Hidalgo can however get some solace by just watching what is happening on the French Right. While the main party, Les Républicains, is still deciding how it will go about choosing its candidate or simply endorsing one among the three declared runners — Michel Barnier, Valérie Pécresse and Xavier Bertrand, all former ministers of Sarkozy — the far-Right is living through a revolution of its own. Marine Le Pen, who was polling at the stratospheric 28 per cent just before the summer, has plummeted to 15. The culprit is Eric Zemmour, a polemicist and television talk-show star who has not declared yet. Now polling ahead of Le Pen, at 16 per cent, he would be mad not to run for the presidency. Invited to debate with the fierce orator Mélenchon on television a month ago, Zemmour proved the more popular with the viewers with his man-in-the-street delivery and simple, if not simplistic ideas, mostly about immigration. The son of Algerian Jewish working-class parents, Zemmour is also playing the modest upbringing card. Le Pen’s former party leader father, Jean-Marie Le Pen, went as far as endorsing him against her.

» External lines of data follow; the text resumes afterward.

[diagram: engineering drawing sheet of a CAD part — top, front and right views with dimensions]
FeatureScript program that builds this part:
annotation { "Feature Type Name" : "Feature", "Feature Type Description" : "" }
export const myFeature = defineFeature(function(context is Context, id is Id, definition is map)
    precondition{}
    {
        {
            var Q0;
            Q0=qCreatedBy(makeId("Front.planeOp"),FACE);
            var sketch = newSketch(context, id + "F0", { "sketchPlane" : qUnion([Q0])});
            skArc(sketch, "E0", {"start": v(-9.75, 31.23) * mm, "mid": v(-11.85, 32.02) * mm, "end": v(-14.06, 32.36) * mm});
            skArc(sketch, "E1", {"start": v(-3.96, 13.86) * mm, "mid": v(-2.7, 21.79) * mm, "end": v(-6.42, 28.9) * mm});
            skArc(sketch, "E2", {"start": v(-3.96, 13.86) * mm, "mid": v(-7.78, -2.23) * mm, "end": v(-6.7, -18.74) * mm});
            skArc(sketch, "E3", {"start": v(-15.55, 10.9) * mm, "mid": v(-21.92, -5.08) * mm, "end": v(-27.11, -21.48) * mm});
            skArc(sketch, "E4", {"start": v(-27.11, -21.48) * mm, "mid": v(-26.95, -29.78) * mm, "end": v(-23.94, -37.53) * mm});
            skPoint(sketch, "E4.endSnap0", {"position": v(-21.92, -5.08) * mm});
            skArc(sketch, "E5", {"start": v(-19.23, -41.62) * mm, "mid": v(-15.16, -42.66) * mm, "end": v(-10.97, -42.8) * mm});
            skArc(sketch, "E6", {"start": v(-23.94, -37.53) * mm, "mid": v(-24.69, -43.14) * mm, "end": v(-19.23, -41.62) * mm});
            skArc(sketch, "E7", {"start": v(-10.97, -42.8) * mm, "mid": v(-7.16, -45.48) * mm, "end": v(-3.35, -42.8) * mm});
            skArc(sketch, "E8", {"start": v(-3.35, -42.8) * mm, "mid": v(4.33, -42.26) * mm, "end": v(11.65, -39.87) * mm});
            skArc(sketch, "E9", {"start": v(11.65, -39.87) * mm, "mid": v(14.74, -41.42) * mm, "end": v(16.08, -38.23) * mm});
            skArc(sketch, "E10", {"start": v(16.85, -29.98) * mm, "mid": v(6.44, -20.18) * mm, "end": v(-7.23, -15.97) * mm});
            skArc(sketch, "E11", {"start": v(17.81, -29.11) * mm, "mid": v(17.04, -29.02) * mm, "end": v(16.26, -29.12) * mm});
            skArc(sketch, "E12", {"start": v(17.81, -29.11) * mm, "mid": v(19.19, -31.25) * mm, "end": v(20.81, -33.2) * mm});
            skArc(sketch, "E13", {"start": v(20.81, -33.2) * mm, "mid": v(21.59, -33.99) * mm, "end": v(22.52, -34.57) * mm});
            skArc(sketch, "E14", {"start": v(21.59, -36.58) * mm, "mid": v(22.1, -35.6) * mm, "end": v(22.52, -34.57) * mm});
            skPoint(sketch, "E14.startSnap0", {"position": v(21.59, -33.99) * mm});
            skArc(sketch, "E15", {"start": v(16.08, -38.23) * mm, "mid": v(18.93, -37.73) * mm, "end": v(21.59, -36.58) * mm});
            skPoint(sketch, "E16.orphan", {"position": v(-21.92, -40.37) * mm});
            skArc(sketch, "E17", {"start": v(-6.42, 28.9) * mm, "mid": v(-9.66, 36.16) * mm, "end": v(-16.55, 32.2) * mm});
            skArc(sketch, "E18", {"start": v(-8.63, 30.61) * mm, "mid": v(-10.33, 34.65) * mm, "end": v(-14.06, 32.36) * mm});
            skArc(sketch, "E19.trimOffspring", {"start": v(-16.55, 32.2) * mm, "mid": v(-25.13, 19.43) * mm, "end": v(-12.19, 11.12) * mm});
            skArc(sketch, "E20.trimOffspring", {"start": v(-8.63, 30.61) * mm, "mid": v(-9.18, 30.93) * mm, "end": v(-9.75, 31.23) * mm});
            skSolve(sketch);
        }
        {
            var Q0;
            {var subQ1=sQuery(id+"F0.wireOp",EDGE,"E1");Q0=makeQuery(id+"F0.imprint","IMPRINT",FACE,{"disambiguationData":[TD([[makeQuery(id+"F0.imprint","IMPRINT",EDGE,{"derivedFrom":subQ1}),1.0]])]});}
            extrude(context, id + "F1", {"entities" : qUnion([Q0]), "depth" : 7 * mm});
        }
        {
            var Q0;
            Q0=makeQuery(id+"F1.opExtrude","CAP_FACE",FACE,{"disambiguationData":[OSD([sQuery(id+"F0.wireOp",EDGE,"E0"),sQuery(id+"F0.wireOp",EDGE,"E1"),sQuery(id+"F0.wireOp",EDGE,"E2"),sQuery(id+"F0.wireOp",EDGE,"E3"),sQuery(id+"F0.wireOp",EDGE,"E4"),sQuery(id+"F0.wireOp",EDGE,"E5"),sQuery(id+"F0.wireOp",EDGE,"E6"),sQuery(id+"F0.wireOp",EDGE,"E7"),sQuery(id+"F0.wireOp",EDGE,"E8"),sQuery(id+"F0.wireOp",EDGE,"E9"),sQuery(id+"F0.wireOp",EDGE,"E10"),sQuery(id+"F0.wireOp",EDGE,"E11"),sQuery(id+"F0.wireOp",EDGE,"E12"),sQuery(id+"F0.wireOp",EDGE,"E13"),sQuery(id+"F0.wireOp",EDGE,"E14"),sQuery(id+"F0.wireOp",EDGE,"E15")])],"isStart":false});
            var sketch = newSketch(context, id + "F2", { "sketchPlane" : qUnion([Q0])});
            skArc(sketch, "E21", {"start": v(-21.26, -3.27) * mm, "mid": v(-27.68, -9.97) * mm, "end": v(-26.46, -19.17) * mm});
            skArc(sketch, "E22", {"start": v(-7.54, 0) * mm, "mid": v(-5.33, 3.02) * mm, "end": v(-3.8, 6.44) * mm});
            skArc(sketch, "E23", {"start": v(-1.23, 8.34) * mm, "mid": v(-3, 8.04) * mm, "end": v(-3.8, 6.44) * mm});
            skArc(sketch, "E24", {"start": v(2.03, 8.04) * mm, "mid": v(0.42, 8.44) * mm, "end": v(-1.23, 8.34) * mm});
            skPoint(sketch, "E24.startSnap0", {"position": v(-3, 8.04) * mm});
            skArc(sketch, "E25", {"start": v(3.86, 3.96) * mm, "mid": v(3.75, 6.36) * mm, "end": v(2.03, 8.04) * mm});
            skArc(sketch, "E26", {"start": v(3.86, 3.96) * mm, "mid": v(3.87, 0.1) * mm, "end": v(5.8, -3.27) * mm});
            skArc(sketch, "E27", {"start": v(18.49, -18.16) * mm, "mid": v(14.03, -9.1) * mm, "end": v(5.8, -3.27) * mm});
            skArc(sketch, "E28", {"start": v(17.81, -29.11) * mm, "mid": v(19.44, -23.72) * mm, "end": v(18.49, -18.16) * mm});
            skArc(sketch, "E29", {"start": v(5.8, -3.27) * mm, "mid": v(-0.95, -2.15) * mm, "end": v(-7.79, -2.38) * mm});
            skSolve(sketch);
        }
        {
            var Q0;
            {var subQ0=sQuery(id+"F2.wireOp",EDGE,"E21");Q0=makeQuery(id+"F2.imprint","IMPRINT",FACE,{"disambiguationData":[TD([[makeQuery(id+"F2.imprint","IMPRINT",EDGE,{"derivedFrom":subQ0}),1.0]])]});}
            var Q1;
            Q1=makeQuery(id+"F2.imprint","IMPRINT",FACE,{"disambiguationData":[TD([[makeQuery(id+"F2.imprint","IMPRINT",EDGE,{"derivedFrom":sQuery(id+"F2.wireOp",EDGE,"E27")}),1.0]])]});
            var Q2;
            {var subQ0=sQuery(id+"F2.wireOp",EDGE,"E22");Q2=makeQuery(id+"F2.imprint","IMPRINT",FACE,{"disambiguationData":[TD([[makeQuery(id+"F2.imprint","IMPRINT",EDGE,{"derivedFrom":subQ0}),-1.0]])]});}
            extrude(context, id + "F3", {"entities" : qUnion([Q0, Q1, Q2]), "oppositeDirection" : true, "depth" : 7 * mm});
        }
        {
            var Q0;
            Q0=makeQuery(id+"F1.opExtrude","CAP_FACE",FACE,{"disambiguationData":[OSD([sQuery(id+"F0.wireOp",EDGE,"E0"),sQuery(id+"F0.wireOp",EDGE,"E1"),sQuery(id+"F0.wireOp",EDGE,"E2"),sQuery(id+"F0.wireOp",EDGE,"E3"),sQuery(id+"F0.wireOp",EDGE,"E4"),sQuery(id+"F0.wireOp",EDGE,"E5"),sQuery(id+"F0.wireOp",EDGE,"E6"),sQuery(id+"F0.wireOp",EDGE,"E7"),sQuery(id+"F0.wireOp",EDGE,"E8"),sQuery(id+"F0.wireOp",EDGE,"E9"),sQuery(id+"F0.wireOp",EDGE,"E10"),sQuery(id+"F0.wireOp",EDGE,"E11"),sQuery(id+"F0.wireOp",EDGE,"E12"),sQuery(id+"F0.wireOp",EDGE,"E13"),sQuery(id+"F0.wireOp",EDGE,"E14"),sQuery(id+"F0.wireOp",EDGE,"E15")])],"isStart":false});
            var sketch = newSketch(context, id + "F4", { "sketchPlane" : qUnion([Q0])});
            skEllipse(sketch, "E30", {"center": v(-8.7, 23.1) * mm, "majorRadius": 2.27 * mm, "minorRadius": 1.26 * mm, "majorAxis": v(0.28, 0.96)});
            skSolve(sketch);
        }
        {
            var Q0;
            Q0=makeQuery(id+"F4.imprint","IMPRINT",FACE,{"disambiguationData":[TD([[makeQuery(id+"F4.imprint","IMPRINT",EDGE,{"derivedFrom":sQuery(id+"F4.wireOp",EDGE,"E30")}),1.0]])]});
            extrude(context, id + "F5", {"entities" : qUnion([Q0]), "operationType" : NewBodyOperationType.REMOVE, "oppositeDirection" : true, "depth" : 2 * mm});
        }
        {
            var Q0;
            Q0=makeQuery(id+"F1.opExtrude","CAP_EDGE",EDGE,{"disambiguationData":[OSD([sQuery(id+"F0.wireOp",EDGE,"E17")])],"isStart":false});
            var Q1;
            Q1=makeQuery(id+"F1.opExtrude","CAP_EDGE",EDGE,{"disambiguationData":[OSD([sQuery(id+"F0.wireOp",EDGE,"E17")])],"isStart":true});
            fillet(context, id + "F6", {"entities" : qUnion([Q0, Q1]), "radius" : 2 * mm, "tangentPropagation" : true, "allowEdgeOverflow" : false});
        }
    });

President Emmanuel Macron (REUTERS)
President Emmanuel Macron (REUTERS)

The elephant in the room is the President, who has not declared himself yet. Macron must be seen, as long as possible, as the man in charge, working to restore France’s economy after the pandemic, and tackling the many geopolitical challenges of the time, holding the European fort as Angela Merkel exits the scene. The disarray of both Right and Left is providing him with a boulevard, as we say in French. With polls putting him at 24 per cent in the first round and around 65 per cent for the second if faced with Le Pen or Zemmour, the Presidency seems like an easy win.

However, France being France, it would be unwise to predict a race that could provide spectacular crashes and victories. But Hidalgo will have to move up a gear if she wants to challenge the President and lead the Left to victory.